Faults were identified and resolved.
This model worked when buildings were simpler. Modern commercial buildings are not. Today's assets can generate:
Tens of thousands of live data points
Millions of data changes every day
Hundreds of interconnected control sequences
No engineering team, regardless of experience, can continuously monitor this level of complexity manually.
Specialist FDD providers recognised early that automation was the only scalable solution.
The Accountability Challenge
One of the less discussed reasons for the growth of independent FDD platforms is accountability. True diagnostics often reveal issues such as:
Simultaneous heating and cooling
Failed valves and dampers
Sensor drift
Overridden plant
Poor control sequencing
Excessive runtimes
Broken interlocks
Commissioning defects
In many cases, the organisation maintaining the control system may also have designed, installed, or commissioned it.
Independent analytics platforms created separation between:
The controls layer
The performance verification layer
For landlords, investors, and asset managers, that independence provides confidence that building performance is being measured objectively.
Buildings Were Slow to Embrace Digital Transformation
Compared with industries such as manufacturing, aviation, telecommunications, and finance, commercial real estate has traditionally been slow to adopt digital technologies. Many building systems remained focused on:
On-premise servers
Closed protocols
Proprietary architectures
Isolated operational technology networks
Meanwhile, specialist analytics providers approached buildings through the lens of Industrial IoT and cloud computing.
This difference in mindset accelerated innovation and allowed independent FDD companies to move significantly faster than the traditional controls market.
Changing Expectations from Building Owners
Perhaps the biggest driver of FDD adoption has been changing customer expectations.
Historically, success was often defined simply as:
The heating works.
The cooling works.
Today's asset owners expect far more.
They need:
ESG reporting
Carbon reduction strategies
NABERS and operational performance ratings
Energy cost optimisation
Tenant comfort insights
Predictive maintenance
Portfolio-wide benchmarking
Meeting these requirements demands continuous performance analysis, not just control.

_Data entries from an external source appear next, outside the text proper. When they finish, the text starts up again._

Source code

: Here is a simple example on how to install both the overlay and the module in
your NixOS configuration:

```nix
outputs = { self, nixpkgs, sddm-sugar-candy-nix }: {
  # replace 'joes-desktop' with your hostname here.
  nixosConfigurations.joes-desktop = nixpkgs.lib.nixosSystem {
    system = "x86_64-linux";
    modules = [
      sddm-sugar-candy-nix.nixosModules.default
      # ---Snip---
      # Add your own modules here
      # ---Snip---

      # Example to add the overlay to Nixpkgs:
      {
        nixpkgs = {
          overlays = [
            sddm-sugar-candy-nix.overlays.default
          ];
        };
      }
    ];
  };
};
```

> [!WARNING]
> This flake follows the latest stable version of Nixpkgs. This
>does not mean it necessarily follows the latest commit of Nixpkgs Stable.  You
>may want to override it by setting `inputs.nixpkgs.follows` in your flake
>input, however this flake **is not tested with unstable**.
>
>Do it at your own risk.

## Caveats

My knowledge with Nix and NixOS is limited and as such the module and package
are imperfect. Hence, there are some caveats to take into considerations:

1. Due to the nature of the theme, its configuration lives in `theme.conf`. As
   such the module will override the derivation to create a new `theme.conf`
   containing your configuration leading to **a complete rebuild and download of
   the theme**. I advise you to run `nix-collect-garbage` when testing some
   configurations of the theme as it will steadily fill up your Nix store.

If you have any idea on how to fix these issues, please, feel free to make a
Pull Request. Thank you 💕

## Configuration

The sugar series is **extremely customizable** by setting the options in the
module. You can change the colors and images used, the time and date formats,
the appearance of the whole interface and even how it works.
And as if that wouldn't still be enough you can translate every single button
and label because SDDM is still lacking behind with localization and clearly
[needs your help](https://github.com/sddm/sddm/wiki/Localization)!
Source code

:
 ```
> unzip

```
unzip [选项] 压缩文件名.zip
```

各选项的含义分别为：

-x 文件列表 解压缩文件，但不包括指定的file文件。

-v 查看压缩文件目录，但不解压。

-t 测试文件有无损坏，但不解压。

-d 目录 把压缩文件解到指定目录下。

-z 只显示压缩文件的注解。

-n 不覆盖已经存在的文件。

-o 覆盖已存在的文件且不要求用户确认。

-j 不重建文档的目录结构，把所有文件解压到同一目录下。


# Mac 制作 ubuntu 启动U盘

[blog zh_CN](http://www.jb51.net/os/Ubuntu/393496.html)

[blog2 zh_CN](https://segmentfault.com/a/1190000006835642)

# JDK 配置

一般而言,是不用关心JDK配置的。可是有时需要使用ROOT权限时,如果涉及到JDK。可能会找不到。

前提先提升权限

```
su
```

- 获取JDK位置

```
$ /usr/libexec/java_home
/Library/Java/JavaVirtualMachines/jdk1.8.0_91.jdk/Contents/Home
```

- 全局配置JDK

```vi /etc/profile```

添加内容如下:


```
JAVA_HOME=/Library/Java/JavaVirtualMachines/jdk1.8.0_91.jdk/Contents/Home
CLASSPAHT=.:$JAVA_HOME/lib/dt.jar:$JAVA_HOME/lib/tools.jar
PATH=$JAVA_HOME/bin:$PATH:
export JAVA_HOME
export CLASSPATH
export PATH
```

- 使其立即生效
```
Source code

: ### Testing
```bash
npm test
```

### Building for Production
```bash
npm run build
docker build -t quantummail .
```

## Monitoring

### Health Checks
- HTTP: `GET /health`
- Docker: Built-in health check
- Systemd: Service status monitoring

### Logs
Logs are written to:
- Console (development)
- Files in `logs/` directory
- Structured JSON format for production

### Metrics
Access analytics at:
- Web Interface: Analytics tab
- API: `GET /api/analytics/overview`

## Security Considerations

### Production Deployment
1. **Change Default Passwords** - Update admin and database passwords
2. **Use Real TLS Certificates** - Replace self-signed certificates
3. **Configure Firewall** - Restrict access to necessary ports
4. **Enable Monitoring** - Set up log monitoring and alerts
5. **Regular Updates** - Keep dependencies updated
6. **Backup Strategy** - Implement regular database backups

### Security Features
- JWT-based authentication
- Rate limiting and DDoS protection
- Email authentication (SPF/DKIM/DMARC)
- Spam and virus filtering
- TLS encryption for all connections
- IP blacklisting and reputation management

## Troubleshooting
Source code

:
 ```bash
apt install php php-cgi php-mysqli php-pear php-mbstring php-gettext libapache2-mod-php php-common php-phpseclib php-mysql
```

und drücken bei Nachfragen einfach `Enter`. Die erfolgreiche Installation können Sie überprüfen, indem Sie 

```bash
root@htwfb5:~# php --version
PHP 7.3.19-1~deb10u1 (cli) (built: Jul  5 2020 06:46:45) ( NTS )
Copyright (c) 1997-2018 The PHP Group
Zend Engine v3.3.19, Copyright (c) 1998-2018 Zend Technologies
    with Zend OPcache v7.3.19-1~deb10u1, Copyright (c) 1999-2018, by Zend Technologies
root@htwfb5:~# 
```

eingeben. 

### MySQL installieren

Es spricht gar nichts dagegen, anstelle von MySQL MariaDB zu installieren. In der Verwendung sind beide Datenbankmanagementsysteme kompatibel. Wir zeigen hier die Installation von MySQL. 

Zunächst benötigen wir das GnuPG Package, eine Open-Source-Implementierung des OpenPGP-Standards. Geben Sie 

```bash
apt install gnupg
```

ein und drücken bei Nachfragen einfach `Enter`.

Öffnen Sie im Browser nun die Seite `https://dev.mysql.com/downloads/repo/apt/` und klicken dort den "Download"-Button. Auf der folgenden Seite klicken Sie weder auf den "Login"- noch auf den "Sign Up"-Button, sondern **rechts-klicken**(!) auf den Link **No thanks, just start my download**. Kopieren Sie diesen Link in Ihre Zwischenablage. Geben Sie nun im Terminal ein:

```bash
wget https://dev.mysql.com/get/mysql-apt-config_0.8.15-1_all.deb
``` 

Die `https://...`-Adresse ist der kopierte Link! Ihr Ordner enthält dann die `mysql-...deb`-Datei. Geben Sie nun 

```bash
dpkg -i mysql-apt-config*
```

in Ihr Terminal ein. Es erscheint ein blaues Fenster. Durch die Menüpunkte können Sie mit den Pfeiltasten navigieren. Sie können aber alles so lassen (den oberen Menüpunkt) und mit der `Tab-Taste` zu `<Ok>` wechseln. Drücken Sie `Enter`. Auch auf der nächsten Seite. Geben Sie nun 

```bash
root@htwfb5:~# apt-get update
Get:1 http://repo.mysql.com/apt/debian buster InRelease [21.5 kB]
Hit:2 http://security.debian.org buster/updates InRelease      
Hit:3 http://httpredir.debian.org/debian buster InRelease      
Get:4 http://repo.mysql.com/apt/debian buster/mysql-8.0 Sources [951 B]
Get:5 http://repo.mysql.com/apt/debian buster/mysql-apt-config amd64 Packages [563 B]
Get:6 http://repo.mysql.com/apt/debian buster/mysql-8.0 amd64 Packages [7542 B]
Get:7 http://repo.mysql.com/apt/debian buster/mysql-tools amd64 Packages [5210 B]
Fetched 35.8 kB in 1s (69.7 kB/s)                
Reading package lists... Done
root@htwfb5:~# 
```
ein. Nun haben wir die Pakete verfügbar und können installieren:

The Market Is Now Converging
The distinction between BMS and analytics platforms is becoming less clear. Most major BMS vendors are now investing heavily in:
Cloud platforms
AI-driven analytics
Fault Detection and Diagnostics
Performance dashboards
Automated optimisation
However, specialist FDD providers continue to maintain an advantage in many areas because they have spent more than a decade refining diagnostic rules, engineering knowledge libraries, and performance workflows.
Their entire business model is built around operational outcomes rather than system control.
The Future: Control and Intelligence Working Together
The industry is increasingly recognising that building performance requires both robust control and intelligent analytics.
A useful analogy is this:
The BMS is the building's nervous system.
It senses, communicates, and controls.
The FDD platform is the brain.
It continuously analyses behaviour, identifies inefficiencies, and drives performance improvement.
Neither can deliver optimum building performance alone. Together, they form the foundation of truly intelligent, high-performing buildings.